Menurut Ketua Pengurus CUPK, FY Khosmas, tiga pionir lahirnya CUPK yakni AR Mecer, Paulus Florus, dan Stevanus Buan berkesempatan mengikuti kursus tentang koperasi kredit yang digelar Komisi Pengembangan Sosial Ekonomi (PSE) Keuskupan Agung Pontianak pada 1985.
Usai pelatihan, mereka mendirikan sebuah CU percobaan bernama Khatulistiwa Bhakti sebagai wahana mempraktikkan ilmu dari kursus itu.
Dua tahun kemudian, mereka mendirikan CUPK pada 28 Mei 1987, sebagai lanjutan dari “arisan” para guru yang ada sebelumnya, dengan 82 anggota perdana dan asset Rp2,6 juta.
“CUPK memulai kegiatan ala kadar: kantor menumpang, staf tetap belum ada sehingga dirangkap, dan layanan utama berupa simpan dan pinjam uang,” jelas Khosmas kepada BeritaBenar.
Seiring perjalanan waktu, perkembangan terus terjadi dan anggota CUPK tak terbatas lingkungan guru. Kalangan umum semakin banyak menjadi anggota.
Hingga akhir 2016 tercatat lebih 140 ribu orang anggota dengan total aset Rp2 triliun serta 40 lebih kantor cabang atau tempat pelayanan di seluruh Kalimantan Barat dan mempekerjakan hampir 400 karyawan, kata Khosmas.
Produk layanan CUPK berkembang seperti simpanan bunga harian, deposito, tabungan kendaraan, sampai program solidaritas kesehatan dan santunan kematian. Baru-baru ini sudah diluncurkan aplikasi berbasis android untuk transaksi digital.
Menurutnya, ada tiga pilar yang membuat CU bertahan yaitu pendidikan, swadaya, dan solidaritas.
"Setiap anggota bisa meminjam uang, jika dia telah ikut pendidikan, dibuktikan dengan sertifikat. Melalui pendidikan yang wajib diikuti semua anggota, prinsip-prinsip ber-CU disampaikan sejelas-jelasnya," paparnya.
Aspek swadaya ialah uang dihasilkan sendiri dari, oleh, dan untuk anggota. Sedangkan, aspek solidaritas, sesama anggota CU harus merasa sebagai satu keluarga.
Ikut membangun daerah
Kepala Dinas Koperasi Usaha Mikro Kecil dan Menengah Kalimantan Barat, Marsianus SY, mengatakan, saat ini tercatat 52 unit CU di seluruh provinsi itu dengan total aset Rp 8,5 triliun lebih. Pemerintah memandang CU sebagai lembaga yang ikut membangun daerah.
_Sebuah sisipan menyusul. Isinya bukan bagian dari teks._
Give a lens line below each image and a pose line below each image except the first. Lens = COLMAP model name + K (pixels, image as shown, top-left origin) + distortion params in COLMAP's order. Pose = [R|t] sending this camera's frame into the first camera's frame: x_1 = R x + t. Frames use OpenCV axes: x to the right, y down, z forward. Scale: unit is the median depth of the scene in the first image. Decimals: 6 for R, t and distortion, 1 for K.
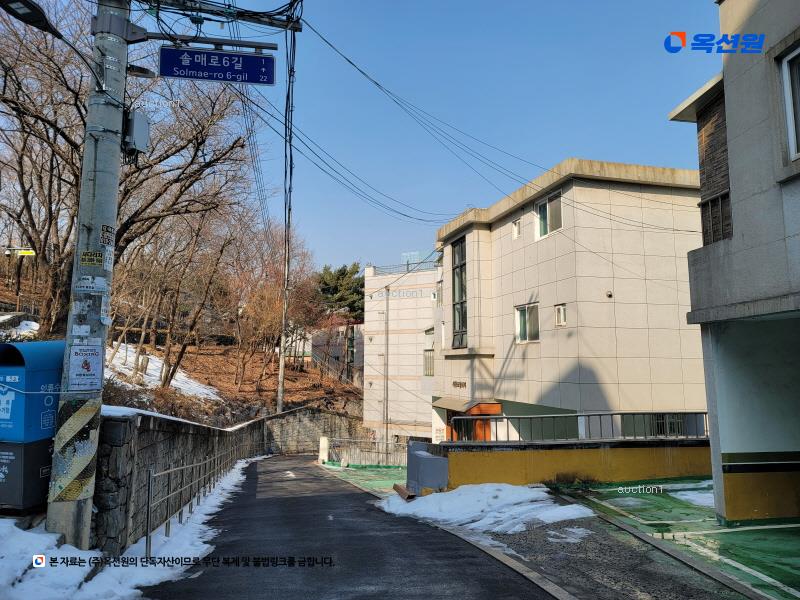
lens RADIAL K [[625.0, 0, 403.4], [0, 625.0, 302.8], [0, 0, 1]] dist [0.112408, -0.128743]
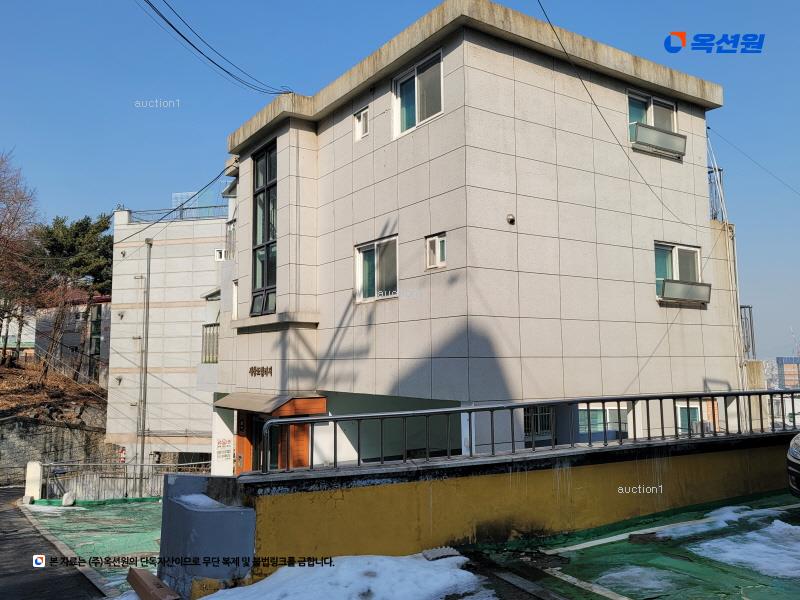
lens RADIAL K [[625.0, 0, 403.4], [0, 625.0, 302.8], [0, 0, 1]] dist [0.112408, -0.128743]
pose [[0.941969, 0.024909, 0.334775, 0.009113], [-0.023405, 0.999690, -0.008525, 0.064432], [-0.334883, 0.000194, 0.942260, 0.351530]]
“Tak sekadar lembaga keuangan, CU memiliki aspek edukasi bagi masyarakat supaya lebih cerdas mengelola keuangan. Ada kerja sama dan saling percaya yang ditanamkan, selain nilai-nilai finansial," paparnya kepada BeritaBenar.
Setiap tahun CU harus menggelar Rapat Anggota Tahunan (RAT), sehingga anggota bisa tahu perkembangannya. Jika ada CU yang tak menyelenggarakan RAT, pemerintah akan menanyakan alasannya. Dia menggarisbawahi, ciri khas CU sebagai perkumpulan orang-orang, bukan kumpulan modal semata.
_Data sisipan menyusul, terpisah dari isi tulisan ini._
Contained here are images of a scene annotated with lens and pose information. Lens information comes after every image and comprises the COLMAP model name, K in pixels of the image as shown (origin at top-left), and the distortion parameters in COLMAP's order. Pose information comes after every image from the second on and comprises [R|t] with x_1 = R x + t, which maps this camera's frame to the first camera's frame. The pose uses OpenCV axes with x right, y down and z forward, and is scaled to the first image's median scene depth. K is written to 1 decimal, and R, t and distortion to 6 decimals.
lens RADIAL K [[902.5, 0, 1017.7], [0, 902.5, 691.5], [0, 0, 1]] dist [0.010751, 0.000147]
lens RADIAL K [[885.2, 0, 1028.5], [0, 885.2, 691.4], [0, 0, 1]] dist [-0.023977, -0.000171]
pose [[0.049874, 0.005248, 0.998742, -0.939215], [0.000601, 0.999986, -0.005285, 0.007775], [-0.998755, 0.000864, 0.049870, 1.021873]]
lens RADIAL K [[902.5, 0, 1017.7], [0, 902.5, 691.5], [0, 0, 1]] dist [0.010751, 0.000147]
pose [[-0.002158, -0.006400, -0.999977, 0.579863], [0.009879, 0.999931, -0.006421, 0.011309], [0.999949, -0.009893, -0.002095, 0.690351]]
Pengamat ekonomi dari Sekolah Tinggi Ilmu Ekonomi Widya Dharma Pontianak, Maran, berpendapat secara teoritis besarnya tabungan linier atau proporsional dengan jumlah pendapatan. Artinya, jika pendapatan meningkat maka tabungan meningkat.
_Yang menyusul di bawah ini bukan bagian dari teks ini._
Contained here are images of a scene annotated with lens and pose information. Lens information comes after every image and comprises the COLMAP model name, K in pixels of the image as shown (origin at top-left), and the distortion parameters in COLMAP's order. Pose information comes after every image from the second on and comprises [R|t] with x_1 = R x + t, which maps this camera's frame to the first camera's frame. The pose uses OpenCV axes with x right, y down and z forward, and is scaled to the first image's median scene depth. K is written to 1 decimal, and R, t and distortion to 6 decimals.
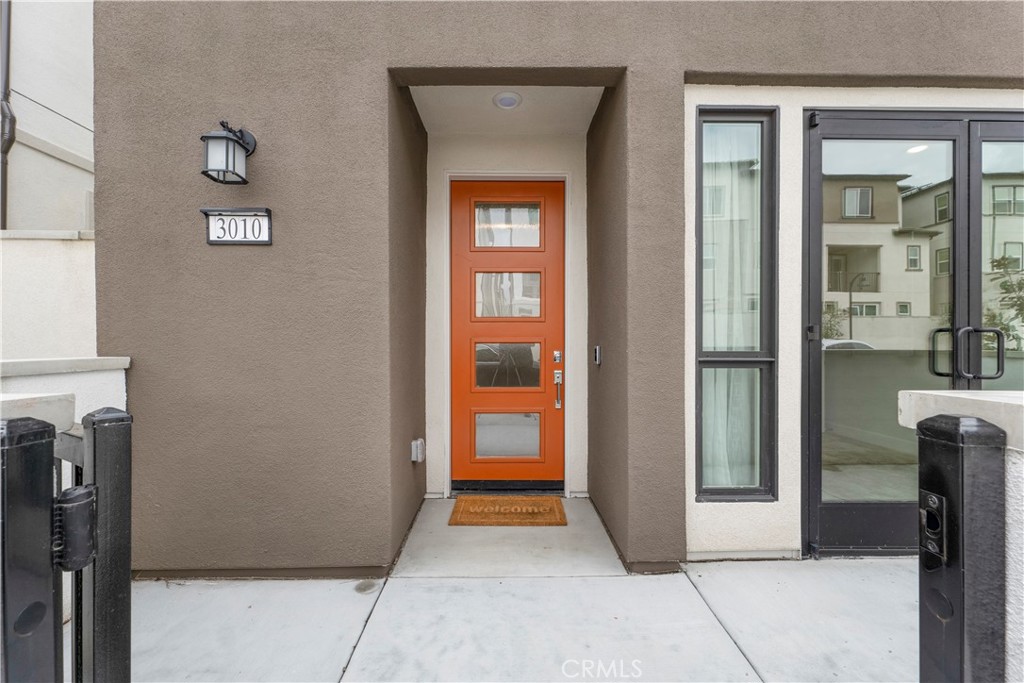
lens RADIAL K [[421.2, 0, 509.7], [0, 421.2, 340.4], [0, 0, 1]] dist [0.003075, -0.000020]
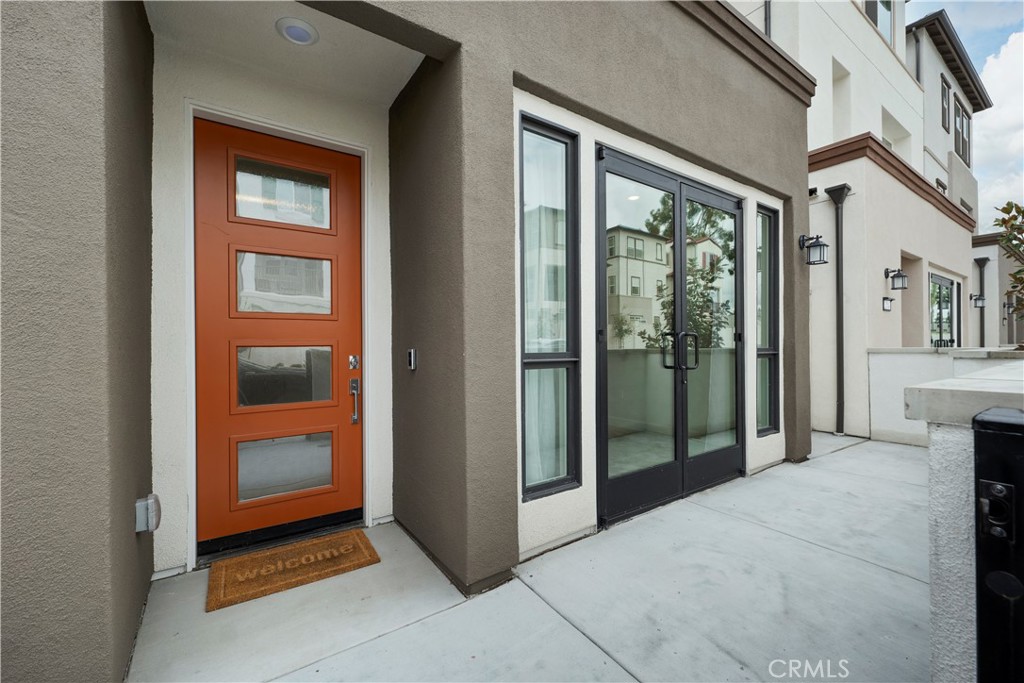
lens RADIAL K [[421.2, 0, 516.0], [0, 421.2, 342.0], [0, 0, 1]] dist [0.003075, -0.000020]
pose [[0.828994, -0.003014, 0.559249, -0.128997], [0.004444, 0.999989, -0.001198, 0.000276], [-0.559240, 0.003479, 0.828999, 0.167364]]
“Beda dengan konsep di CU. Pendapatan tidak bertambah, tapi tabungan masyarakat meningkat dari tahun ke tahun karena penerapan prinsip dari 100 persen penghasilan, 10 persen wajib ditabung, 30 persen angsuran pinjaman, dan 60 persen memenuhi kebutuhan sehari-hari,” jelas Maran.
Usaha kecil berbasis masyarakat bermunculan karena adanya fasilitas pinjaman yang disediakan CU, bisa dijangkau, tidak birokratis, dan berdasarkan kepercayaan.
“Jika dibandingkan, bank dimiliki pemilik modal. Sementara CU milik seluruh anggota, dan kebijakan juga diputuskan anggota dalam RAT. CU juga berkepentingan mendidik anggota,” pungkasnya.
Informasi tentang Stevanus Buan dalam artikel ini sudah dikoreksi.